During our childhood Arctic cooperation was just starting, and since then it has gradually and successfully been developing. Unlike our parents we didn’t experience closed borders; quite many of us who live in the Northwest Russia studied in Norwegian, Finnish and Swedish universities in the Barents region and have good friends there.
Twenty years of international cooperation in the Arctic has ensured not only good people-to-people contacts but also effective intergovernmental interaction. Joint efforts of the Arctic states contribute to advanced research and practical solutions in the fields of environmental protection, search and rescue, infrastructure development and maintaining cultural diversity.
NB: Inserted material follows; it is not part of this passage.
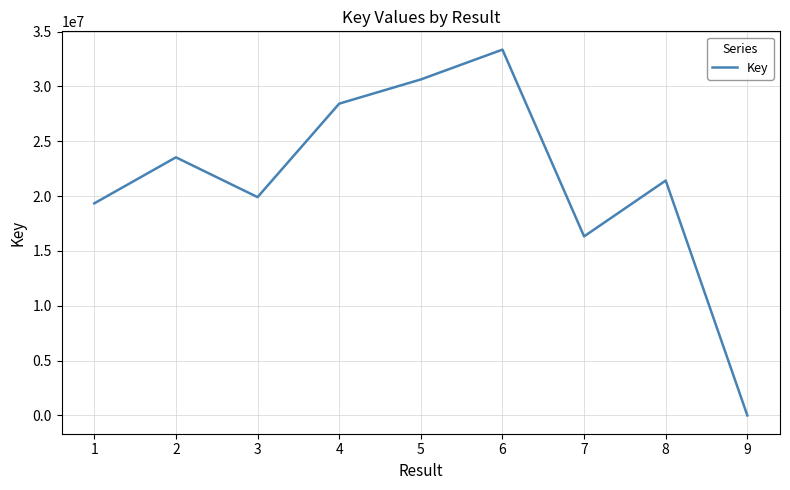

Is this an area chart (filled region under the line)?

No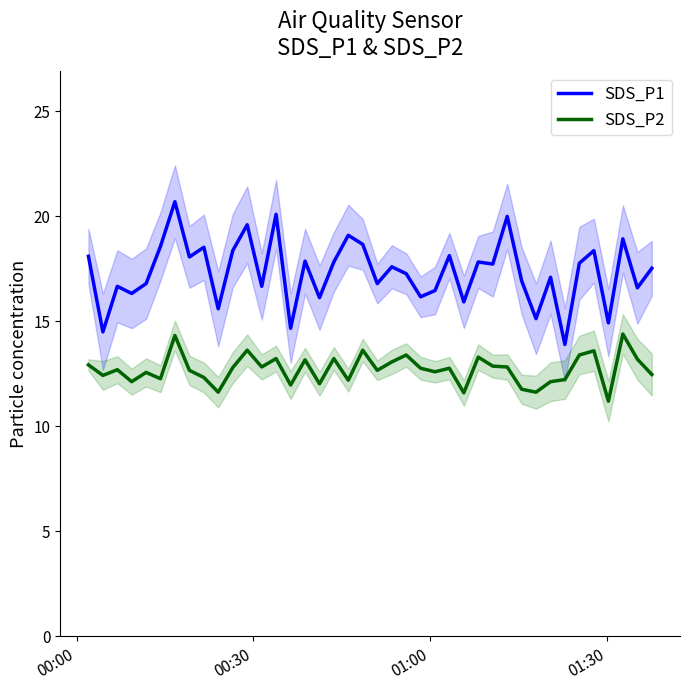

True or false: SDS_P2 and SDS_P1 intersect in this chart.

False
Two or three years ago it was hardly possible to imagine that the current state of international relations would be characterized by such serious conflicts, tensions and disturbances on global level. Nowadays it is a reality in world politics. Fortunately the Arctic is still one of the cooperation arenas between Russia, European countries, the US and Canada. I believe it is a mission of great significance, not only for politics but also for northerners in general, to sustain peaceful relations between countries, regions and people. In my view it is important that existing collaboration within the Arctic Council, the Barents Euro-Arctic Council, the University of the Arctic, the Northern Forum, the Northern Dimension, the International Arctic Science Committee and other forms of cooperation will be supported and developed. It is also important to make sure that these organizations are represented by all the countries and stakeholders in order to be able to listen and understand each other.
As an inhabitant of the North I see that the Arctic continues to be model region of international cooperation in the future. Time has shown that prohibitions and sanctions from both sides is totally unproductive and inefficient. Our countries have more common interests than conflicts of interests. Arctic cooperation has been proving this for twenty years, and hopefully the next generations of northerners will also live in a peaceful and developing region.